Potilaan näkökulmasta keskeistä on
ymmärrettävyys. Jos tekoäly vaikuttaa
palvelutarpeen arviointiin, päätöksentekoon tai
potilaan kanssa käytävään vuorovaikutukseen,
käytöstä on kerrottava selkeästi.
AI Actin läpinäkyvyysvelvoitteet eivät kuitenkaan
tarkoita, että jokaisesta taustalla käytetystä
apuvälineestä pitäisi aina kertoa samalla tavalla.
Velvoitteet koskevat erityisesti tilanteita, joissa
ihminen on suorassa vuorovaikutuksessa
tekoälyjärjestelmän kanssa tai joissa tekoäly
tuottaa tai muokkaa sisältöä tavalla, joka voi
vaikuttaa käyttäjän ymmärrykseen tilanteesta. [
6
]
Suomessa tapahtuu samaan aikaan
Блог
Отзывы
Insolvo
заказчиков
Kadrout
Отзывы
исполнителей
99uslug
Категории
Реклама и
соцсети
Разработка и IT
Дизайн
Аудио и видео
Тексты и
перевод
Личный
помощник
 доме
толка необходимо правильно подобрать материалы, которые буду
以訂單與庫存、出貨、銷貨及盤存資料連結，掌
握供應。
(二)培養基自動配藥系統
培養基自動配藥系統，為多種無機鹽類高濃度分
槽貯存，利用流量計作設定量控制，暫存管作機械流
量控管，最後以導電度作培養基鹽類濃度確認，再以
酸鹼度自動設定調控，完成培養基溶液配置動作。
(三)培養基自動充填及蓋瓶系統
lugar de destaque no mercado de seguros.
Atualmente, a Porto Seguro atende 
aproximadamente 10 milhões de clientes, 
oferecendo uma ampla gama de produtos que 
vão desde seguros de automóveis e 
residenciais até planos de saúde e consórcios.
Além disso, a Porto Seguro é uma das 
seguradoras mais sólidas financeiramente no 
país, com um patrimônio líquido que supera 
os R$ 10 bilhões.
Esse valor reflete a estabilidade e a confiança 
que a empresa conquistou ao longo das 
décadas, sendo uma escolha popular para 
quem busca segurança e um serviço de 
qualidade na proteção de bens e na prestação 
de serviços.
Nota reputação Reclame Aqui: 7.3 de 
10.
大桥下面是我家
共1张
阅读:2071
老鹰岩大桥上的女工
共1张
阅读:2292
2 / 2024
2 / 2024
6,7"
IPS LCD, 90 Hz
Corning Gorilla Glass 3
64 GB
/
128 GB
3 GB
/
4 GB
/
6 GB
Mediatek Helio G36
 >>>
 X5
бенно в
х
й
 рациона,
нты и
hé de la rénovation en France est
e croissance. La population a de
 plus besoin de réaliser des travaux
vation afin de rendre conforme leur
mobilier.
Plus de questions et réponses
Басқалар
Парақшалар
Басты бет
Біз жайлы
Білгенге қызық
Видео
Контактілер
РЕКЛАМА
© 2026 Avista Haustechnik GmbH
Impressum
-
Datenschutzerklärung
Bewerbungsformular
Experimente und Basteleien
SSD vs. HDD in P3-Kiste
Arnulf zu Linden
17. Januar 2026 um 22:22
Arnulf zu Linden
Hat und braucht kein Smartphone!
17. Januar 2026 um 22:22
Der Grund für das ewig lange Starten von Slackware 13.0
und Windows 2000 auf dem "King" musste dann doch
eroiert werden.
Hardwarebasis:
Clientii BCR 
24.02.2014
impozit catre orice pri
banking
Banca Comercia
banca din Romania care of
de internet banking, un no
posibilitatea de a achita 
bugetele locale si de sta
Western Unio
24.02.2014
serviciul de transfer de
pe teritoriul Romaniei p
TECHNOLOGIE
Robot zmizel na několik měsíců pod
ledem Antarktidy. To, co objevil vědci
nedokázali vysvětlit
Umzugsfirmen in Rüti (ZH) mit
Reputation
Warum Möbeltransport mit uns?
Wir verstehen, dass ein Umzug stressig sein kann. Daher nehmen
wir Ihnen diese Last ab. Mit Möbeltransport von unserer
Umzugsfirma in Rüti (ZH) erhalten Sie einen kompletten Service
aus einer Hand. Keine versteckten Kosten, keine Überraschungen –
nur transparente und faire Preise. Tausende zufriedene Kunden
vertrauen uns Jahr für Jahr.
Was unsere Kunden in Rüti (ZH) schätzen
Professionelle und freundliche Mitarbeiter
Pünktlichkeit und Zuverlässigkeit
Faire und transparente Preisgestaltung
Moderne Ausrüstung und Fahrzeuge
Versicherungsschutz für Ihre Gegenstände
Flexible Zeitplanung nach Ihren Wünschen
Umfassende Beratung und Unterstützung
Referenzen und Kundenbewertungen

TASK GOAL: Reproduce the records word for word, starting from the beginning and ending with the line that contains "qualidade na proteção de bens e na prestação", including that line.

TASK SOLUTION:
Potilaan näkökulmasta keskeistä on
ymmärrettävyys. Jos tekoäly vaikuttaa
palvelutarpeen arviointiin, päätöksentekoon tai
potilaan kanssa käytävään vuorovaikutukseen,
käytöstä on kerrottava selkeästi.
AI Actin läpinäkyvyysvelvoitteet eivät kuitenkaan
tarkoita, että jokaisesta taustalla käytetystä
apuvälineestä pitäisi aina kertoa samalla tavalla.
Velvoitteet koskevat erityisesti tilanteita, joissa
ihminen on suorassa vuorovaikutuksessa
tekoälyjärjestelmän kanssa tai joissa tekoäly
tuottaa tai muokkaa sisältöä tavalla, joka voi
vaikuttaa käyttäjän ymmärrykseen tilanteesta. [
6
]
Suomessa tapahtuu samaan aikaan
Блог
Отзывы
Insolvo
заказчиков
Kadrout
Отзывы
исполнителей
99uslug
Категории
Реклама и
соцсети
Разработка и IT
Дизайн
Аудио и видео
Тексты и
перевод
Личный
помощник
 доме
толка необходимо правильно подобрать материалы, которые буду
以訂單與庫存、出貨、銷貨及盤存資料連結，掌
握供應。
(二)培養基自動配藥系統
培養基自動配藥系統，為多種無機鹽類高濃度分
槽貯存，利用流量計作設定量控制，暫存管作機械流
量控管，最後以導電度作培養基鹽類濃度確認，再以
酸鹼度自動設定調控，完成培養基溶液配置動作。
(三)培養基自動充填及蓋瓶系統
lugar de destaque no mercado de seguros.
Atualmente, a Porto Seguro atende 
aproximadamente 10 milhões de clientes, 
oferecendo uma ampla gama de produtos que 
vão desde seguros de automóveis e 
residenciais até planos de saúde e consórcios.
Além disso, a Porto Seguro é uma das 
seguradoras mais sólidas financeiramente no 
país, com um patrimônio líquido que supera 
os R$ 10 bilhões.
Esse valor reflete a estabilidade e a confiança 
que a empresa conquistou ao longo das 
décadas, sendo uma escolha popular para 
quem busca segurança e um serviço de 
qualidade na proteção de bens e na prestação 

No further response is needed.